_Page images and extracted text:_
_ _ _ _ _

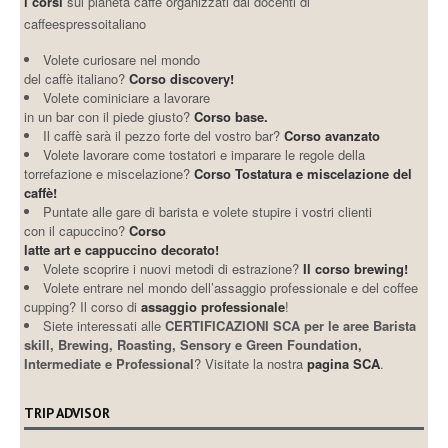
i corsi
sul pianeta caffè organizzati dai docenti di
caffeespressoitaliano
Volete curiosare nel mondo
del caffè italiano?
Corso discovery!
Volete cominiciare a lavorare
in un bar con il piede giusto?
Corso base.
Il caffè sarà il pezzo forte del vostro bar?
Corso avanzato
Volete lavorare come tostatori e imparare le regole della
torrefazione e miscelazione?
Corso Tostatura e miscelazione del
caffè!
Puntate alle gare di barista e volete stupire i vostri clienti
con il capuccino?
Corso
latte art e cappuccino decorato!
Volete scoprire i nuovi metodi di estrazione?
Il corso brewing!
Volete entrare nel mondo dell’assaggio professionale e del coffee
cupping? Il corso di
assaggio professionale
!
Siete interessati alle
CERTIFICAZIONI SCA per le aree Barista
skill, Brewing, Roasting, Sensory e Green Foundation,
Intermediate e Professional
? Visitate la nostra
pagina SCA
.
TRIP ADVISOR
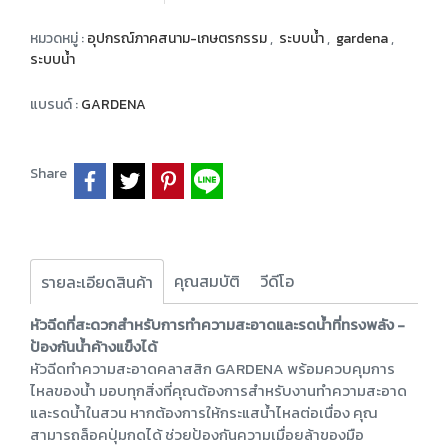
หมวดหมู่ :
อุปกรณ์ภาคสนาม-เกษตรกรรม
,
ระบบน้ำ
,
gardena
,
ระบบน้ำ
แบรนด์ :
GARDENA
Share
คุณสมบัติ
วีดีโอ
รายละเอียดสินค้า
หัวฉีดที่สะดวกสำหรับการทำความสะอาดและรดน้ำที่ทรงพลัง -
ป้องกันน้ำค้างแข็งได้
หัวฉีดทำความสะอาดคลาสสิก GARDENA พร้อมควบคุมการ
ไหลของน้ำ มอบทุกสิ่งที่คุณต้องการสำหรับงานทำความสะอาด
และรดน้ำในสวน หากต้องการให้กระแสน้ำไหลต่อเนื่อง คุณ
สามารถล็อคปุ่มกดได้ ช่วยป้องกันความเมื่อยล้าของมือ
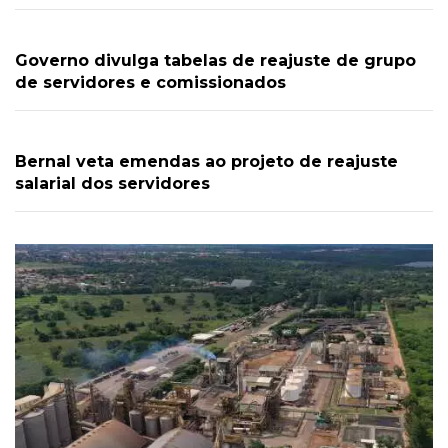
Governo divulga tabelas de reajuste de grupo
de servidores e comissionados
Bernal veta emendas ao projeto de reajuste
salarial dos servidores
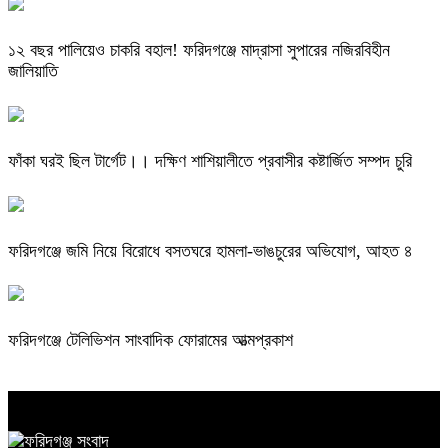
১২ বছর পালিয়েও চাকরি বহাল! ফরিদগঞ্জে মাদ্রাসা সুপারের নজিরবিহীন
জালিয়াতি
ফাঁকা ঘরই ছিল টার্গেট।। দক্ষিণ শাশিয়ালীতে প্রবাসীর কষ্টার্জিত সম্পদ চুরি
ফরিদগঞ্জে জমি নিয়ে বিরোধে বসতঘরে হামলা-ভাঙচুরের অভিযোগ, আহত ৪
ফরিদগঞ্জে টেলিভিশন সাংবাদিক ফোরামের আত্মপ্রকাশ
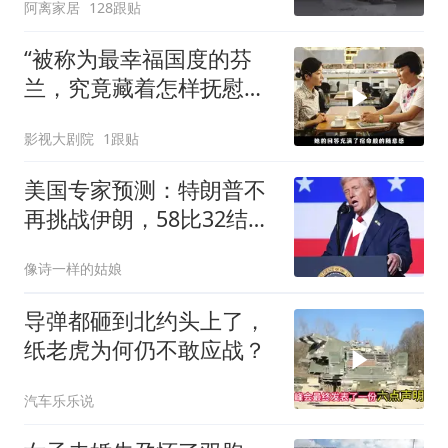
阿离家居
128跟贴
“被称为最幸福国度的芬
兰，究竟藏着怎样抚慰人
心的烟火气
影视大剧院
1跟贴
美国专家预测：特朗普不
再挑战伊朗，58比32结果
已定
像诗一样的姑娘
导弹都砸到北约头上了，
纸老虎为何仍不敢应战？
汽车乐乐说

_ _ _ _ _

_TASK DETAILS:_
Would you write out all of the records exactly, omitting the pictures?

_YOUR RESPONSE:_
i corsi
sul pianeta caffè organizzati dai docenti di
caffeespressoitaliano
Volete curiosare nel mondo
del caffè italiano?
Corso discovery!
Volete cominiciare a lavorare
in un bar con il piede giusto?
Corso base.
Il caffè sarà il pezzo forte del vostro bar?
Corso avanzato
Volete lavorare come tostatori e imparare le regole della
torrefazione e miscelazione?
Corso Tostatura e miscelazione del
caffè!
Puntate alle gare di barista e volete stupire i vostri clienti
con il capuccino?
Corso
latte art e cappuccino decorato!
Volete scoprire i nuovi metodi di estrazione?
Il corso brewing!
Volete entrare nel mondo dell’assaggio professionale e del coffee
cupping? Il corso di
assaggio professionale
!
Siete interessati alle
CERTIFICAZIONI SCA per le aree Barista
skill, Brewing, Roasting, Sensory e Green Foundation,
Intermediate e Professional
? Visitate la nostra
pagina SCA
.
TRIP ADVISOR
หมวดหมู่ :
อุปกรณ์ภาคสนาม-เกษตรกรรม
,
ระบบน้ำ
,
gardena
,
ระบบน้ำ
แบรนด์ :
GARDENA
Share
คุณสมบัติ
วีดีโอ
รายละเอียดสินค้า
หัวฉีดที่สะดวกสำหรับการทำความสะอาดและรดน้ำที่ทรงพลัง -
ป้องกันน้ำค้างแข็งได้
หัวฉีดทำความสะอาดคลาสสิก GARDENA พร้อมควบคุมการ
ไหลของน้ำ มอบทุกสิ่งที่คุณต้องการสำหรับงานทำความสะอาด
และรดน้ำในสวน หากต้องการให้กระแสน้ำไหลต่อเนื่อง คุณ
สามารถล็อคปุ่มกดได้ ช่วยป้องกันความเมื่อยล้าของมือ
Governo divulga tabelas de reajuste de grupo
de servidores e comissionados
Bernal veta emendas ao projeto de reajuste
salarial dos servidores
১২ বছর পালিয়েও চাকরি বহাল! ফরিদগঞ্জে মাদ্রাসা সুপারের নজিরবিহীন
জালিয়াতি
ফাঁকা ঘরই ছিল টার্গেট।। দক্ষিণ শাশিয়ালীতে প্রবাসীর কষ্টার্জিত সম্পদ চুরি
ফরিদগঞ্জে জমি নিয়ে বিরোধে বসতঘরে হামলা-ভাঙচুরের অভিযোগ, আহত ৪
ফরিদগঞ্জে টেলিভিশন সাংবাদিক ফোরামের আত্মপ্রকাশ
阿离家居
128跟贴
“被称为最幸福国度的芬
兰，究竟藏着怎样抚慰人
心的烟火气
影视大剧院
1跟贴
美国专家预测：特朗普不
再挑战伊朗，58比32结果
已定
像诗一样的姑娘
导弹都砸到北约头上了，
纸老虎为何仍不敢应战？
汽车乐乐说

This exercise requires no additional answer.